Takeaways: Use data to reinforce design decisions. Leverage design tools and artifacts to advocate for the user and to communicate directions.
Task analysis
A step-by-step, “as-is”, task analysis of Indeed Jobs search and application flows was performed. This revealed a less than optimal number of steps, decision points, unexpected data entry, and sequence of user actions.
The problem statement
The research exposed common themes of concern: the search results relevance, the usefulness of the information for decision-making, and the overall tone of the Indeed Jobs experience: a transactional, impersonal, and sometimes abrupt experience about a life-event decision. A problem statement resulted:
“We want to create an easy way for users to search, find and apply for the perfect role with confidence.”
— Problem statement
Humanising users
Each team member created two personas of typical users, including one ‘extreme user’, and two experience maps about what was said, felt, thought, and done in context by each user.
Personas were validated by representative users.
The creation of a JTBD statement for the personas enabled team members to deliver a customer journey map for Indeed Jobs across the job search experience.

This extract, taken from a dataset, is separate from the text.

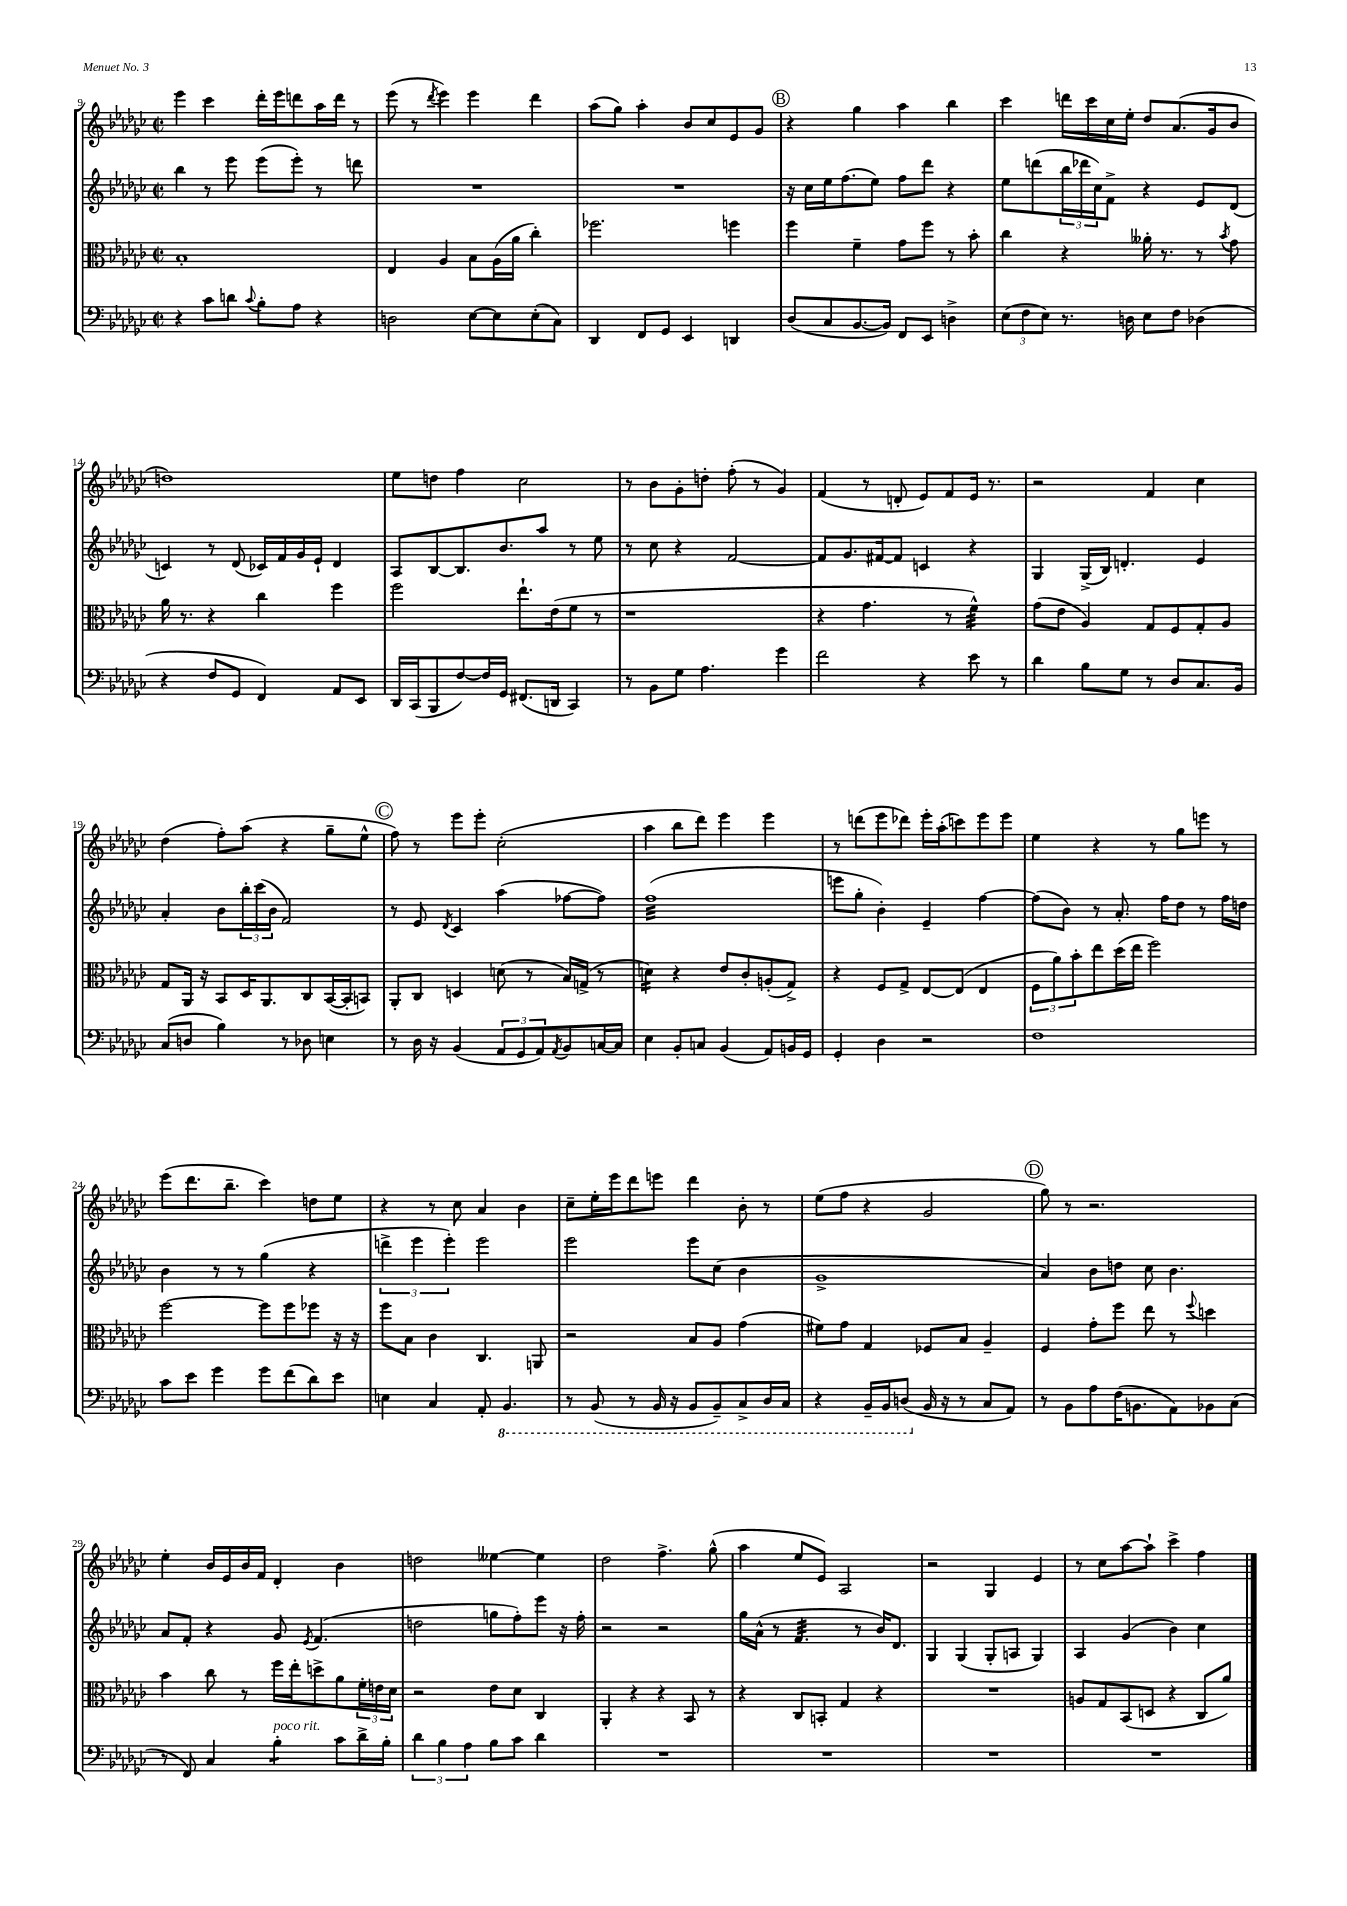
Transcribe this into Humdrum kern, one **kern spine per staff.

After team discussion, one persona and mapping set based on the user ‘Zack’, a business analyst, was chosen for the group redesign. This was based on ease of access to similar users for design input and evaluation, and a segmentation process that showed other personas also wanted a simple, mobile, search-driven experience they could relate to.
User advocacy
The persona and mappings provided valuable visual communication and ideation tools. Team members were enabled to focus on what the user would do, to make decisions about design direction, to explore different solutions to resolve the problem, and empathize with users. The team also accessed primary data and real users to enhance the persona value during design, reflecting practice (Golz, 2014).